+++ RECORDED INFORMATION

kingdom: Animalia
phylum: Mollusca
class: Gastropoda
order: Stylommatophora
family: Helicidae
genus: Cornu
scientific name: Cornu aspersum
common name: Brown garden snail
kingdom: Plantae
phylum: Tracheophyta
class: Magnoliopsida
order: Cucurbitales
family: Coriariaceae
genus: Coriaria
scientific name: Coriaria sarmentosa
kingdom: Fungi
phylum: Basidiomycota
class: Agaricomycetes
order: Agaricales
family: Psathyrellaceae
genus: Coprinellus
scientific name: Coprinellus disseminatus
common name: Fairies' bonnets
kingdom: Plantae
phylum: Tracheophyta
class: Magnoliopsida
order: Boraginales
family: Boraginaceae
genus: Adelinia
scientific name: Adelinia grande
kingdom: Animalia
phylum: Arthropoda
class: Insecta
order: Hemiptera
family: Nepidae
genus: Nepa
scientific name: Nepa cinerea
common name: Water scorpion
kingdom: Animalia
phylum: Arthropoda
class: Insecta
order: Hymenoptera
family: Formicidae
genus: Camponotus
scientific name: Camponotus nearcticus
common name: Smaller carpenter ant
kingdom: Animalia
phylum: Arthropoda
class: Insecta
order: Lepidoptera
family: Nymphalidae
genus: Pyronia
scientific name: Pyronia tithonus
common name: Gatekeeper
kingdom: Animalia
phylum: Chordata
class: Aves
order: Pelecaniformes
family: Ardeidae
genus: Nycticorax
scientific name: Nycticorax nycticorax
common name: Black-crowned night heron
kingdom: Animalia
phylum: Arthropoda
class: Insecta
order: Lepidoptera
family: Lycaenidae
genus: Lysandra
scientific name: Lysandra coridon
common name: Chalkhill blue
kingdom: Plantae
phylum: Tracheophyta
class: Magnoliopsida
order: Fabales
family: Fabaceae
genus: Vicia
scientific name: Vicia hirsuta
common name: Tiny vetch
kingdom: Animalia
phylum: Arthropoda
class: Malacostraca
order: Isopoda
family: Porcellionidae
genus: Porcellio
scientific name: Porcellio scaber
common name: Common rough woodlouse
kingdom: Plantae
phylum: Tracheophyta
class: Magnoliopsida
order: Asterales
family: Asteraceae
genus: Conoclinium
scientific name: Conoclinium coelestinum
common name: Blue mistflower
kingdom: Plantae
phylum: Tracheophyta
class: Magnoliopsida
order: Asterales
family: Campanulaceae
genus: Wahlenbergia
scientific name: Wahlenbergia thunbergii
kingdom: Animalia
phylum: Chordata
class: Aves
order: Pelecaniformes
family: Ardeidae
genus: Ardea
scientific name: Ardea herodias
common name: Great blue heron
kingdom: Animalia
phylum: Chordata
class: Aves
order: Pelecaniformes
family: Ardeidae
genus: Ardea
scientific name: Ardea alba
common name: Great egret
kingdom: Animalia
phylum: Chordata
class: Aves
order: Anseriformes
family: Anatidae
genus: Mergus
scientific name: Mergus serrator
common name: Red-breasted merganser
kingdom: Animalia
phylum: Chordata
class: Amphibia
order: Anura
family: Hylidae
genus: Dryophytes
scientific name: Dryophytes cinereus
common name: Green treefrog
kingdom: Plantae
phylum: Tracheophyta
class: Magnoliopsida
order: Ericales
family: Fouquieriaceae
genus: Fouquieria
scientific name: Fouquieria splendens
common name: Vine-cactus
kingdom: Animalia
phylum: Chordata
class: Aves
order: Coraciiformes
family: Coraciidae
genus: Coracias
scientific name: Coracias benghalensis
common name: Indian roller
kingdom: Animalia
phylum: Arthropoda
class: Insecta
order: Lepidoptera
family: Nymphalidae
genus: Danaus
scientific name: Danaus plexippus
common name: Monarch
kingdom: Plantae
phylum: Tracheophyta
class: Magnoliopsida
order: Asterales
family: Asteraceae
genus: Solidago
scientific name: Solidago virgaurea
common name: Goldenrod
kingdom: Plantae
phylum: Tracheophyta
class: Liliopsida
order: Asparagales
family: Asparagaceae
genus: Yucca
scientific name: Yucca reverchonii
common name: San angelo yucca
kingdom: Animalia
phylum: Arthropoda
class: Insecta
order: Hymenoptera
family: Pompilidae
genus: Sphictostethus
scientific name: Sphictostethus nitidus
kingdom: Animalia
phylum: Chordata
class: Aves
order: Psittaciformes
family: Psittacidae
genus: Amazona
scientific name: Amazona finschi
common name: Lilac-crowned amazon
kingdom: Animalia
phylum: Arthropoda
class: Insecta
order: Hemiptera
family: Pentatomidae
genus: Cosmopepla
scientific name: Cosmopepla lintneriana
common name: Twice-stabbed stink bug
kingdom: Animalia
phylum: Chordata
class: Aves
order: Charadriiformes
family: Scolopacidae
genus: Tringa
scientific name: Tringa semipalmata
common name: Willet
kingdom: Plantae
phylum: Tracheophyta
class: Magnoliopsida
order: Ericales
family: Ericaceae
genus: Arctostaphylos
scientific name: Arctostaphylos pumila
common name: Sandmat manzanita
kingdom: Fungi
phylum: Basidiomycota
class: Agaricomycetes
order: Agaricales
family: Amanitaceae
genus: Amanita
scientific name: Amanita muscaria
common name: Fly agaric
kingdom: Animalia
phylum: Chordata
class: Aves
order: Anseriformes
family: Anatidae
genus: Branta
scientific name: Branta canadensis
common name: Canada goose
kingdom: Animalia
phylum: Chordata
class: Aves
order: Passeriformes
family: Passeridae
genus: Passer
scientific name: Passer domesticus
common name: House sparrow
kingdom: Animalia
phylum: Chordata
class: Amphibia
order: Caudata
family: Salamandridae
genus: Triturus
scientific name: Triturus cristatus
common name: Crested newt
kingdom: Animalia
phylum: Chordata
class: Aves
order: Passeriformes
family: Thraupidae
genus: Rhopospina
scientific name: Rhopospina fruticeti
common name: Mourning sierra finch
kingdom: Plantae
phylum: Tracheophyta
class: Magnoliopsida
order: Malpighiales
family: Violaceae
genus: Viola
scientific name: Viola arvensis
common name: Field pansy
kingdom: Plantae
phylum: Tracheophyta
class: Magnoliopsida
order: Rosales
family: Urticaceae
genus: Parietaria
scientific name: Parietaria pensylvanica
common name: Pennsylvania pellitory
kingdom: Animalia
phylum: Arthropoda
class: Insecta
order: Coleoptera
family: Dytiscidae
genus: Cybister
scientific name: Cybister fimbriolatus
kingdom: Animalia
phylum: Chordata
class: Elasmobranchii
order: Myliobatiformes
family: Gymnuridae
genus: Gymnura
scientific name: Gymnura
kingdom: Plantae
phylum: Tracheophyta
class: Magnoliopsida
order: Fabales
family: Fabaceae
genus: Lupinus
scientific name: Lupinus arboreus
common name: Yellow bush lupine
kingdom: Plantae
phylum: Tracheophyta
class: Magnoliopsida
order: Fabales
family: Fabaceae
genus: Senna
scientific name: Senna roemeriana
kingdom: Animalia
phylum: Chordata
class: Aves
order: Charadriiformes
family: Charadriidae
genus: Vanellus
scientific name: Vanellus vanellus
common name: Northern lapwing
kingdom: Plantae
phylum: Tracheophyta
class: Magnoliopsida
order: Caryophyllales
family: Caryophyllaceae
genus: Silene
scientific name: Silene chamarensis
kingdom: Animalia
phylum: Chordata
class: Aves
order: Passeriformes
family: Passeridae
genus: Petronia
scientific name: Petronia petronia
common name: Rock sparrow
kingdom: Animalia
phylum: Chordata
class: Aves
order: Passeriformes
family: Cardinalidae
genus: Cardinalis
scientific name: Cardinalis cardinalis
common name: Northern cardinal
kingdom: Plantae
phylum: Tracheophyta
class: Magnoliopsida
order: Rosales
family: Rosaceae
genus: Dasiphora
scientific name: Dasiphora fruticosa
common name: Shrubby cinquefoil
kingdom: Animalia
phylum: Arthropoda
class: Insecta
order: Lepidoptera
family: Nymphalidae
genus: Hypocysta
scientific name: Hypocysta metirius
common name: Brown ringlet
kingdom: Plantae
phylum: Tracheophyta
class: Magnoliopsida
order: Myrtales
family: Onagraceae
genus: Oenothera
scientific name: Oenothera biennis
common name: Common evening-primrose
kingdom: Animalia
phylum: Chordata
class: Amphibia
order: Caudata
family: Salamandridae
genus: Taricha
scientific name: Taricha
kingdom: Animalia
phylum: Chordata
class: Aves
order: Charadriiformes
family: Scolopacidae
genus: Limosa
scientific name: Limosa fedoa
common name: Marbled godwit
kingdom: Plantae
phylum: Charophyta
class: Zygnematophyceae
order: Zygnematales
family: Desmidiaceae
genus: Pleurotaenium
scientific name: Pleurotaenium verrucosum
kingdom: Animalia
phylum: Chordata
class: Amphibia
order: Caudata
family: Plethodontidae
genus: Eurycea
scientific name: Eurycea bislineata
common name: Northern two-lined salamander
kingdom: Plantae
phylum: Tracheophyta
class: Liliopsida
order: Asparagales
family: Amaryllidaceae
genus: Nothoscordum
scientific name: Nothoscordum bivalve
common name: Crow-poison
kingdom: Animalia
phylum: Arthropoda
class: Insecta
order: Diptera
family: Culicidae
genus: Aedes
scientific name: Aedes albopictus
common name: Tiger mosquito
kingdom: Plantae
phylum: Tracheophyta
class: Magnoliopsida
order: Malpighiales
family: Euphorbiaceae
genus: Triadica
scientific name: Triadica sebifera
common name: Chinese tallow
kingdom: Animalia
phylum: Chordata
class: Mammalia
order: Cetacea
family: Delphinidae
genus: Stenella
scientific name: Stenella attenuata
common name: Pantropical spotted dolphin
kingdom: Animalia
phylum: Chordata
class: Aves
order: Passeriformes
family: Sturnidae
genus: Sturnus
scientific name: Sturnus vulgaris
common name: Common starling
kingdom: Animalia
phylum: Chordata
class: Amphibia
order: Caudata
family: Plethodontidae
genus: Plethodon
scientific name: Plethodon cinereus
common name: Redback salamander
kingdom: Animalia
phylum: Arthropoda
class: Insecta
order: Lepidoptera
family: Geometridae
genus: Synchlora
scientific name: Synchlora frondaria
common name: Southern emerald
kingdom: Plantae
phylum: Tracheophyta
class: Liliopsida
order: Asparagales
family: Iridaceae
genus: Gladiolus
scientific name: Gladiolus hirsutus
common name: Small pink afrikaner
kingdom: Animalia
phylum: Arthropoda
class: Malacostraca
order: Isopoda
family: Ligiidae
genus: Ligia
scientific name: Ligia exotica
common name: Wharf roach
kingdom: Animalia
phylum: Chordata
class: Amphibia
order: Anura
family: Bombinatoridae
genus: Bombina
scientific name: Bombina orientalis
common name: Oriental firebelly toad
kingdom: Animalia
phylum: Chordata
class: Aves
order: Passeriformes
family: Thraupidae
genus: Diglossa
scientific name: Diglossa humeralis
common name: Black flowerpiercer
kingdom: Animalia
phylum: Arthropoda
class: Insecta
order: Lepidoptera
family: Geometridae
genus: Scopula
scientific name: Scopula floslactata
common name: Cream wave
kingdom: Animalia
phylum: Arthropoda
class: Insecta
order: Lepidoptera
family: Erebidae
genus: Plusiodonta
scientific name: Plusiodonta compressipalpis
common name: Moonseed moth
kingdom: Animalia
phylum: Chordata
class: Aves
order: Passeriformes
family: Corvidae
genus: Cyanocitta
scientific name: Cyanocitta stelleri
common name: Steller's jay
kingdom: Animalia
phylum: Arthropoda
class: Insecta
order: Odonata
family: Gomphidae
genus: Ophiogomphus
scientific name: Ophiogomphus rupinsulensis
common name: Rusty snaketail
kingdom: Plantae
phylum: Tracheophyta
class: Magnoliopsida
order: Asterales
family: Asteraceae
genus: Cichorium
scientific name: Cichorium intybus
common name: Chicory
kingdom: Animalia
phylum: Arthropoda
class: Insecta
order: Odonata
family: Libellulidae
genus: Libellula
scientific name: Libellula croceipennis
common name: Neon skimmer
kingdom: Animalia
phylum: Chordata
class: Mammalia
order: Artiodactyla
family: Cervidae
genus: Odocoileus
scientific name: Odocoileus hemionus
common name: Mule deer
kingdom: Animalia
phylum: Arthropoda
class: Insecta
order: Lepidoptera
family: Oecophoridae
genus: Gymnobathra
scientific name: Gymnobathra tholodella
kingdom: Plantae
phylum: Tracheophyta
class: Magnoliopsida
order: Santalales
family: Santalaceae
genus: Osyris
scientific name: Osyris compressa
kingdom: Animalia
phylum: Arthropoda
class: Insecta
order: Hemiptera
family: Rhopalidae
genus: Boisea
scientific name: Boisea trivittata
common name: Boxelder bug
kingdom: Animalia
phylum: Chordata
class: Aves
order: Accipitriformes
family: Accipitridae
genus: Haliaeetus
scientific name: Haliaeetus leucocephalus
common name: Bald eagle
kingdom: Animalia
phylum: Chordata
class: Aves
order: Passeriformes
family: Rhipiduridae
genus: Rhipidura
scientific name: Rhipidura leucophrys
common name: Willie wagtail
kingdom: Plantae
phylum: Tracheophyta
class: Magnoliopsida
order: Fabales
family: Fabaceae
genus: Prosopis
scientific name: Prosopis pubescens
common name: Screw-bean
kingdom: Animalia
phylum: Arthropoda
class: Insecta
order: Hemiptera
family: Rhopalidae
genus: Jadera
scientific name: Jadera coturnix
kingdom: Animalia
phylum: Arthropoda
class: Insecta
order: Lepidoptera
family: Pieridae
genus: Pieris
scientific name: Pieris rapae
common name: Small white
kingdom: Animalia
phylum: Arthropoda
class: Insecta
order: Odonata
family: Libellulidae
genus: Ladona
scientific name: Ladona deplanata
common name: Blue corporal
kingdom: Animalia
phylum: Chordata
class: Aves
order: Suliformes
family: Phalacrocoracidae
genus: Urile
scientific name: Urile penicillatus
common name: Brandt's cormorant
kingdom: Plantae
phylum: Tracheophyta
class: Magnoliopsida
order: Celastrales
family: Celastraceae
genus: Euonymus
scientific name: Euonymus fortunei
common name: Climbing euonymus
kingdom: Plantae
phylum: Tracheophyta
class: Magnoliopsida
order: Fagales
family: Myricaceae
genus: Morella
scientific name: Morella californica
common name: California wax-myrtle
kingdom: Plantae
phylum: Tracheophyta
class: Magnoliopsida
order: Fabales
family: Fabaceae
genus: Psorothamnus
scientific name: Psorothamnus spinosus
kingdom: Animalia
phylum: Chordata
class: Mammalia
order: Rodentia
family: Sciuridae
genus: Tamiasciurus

++++++

● EXERCISE BRIEF: Starting at the line containing "order: Caryophyllales" and ending at the line containing "common name: Rock sparrow", reproduce only those lines with "scientific name" swapped for "binomial" and everything else left unchanged.

● RIGHT ANSWER:
order: Caryophyllales
family: Caryophyllaceae
genus: Silene
binomial: Silene chamarensis
kingdom: Animalia
phylum: Chordata
class: Aves
order: Passeriformes
family: Passeridae
genus: Petronia
binomial: Petronia petronia
common name: Rock sparrow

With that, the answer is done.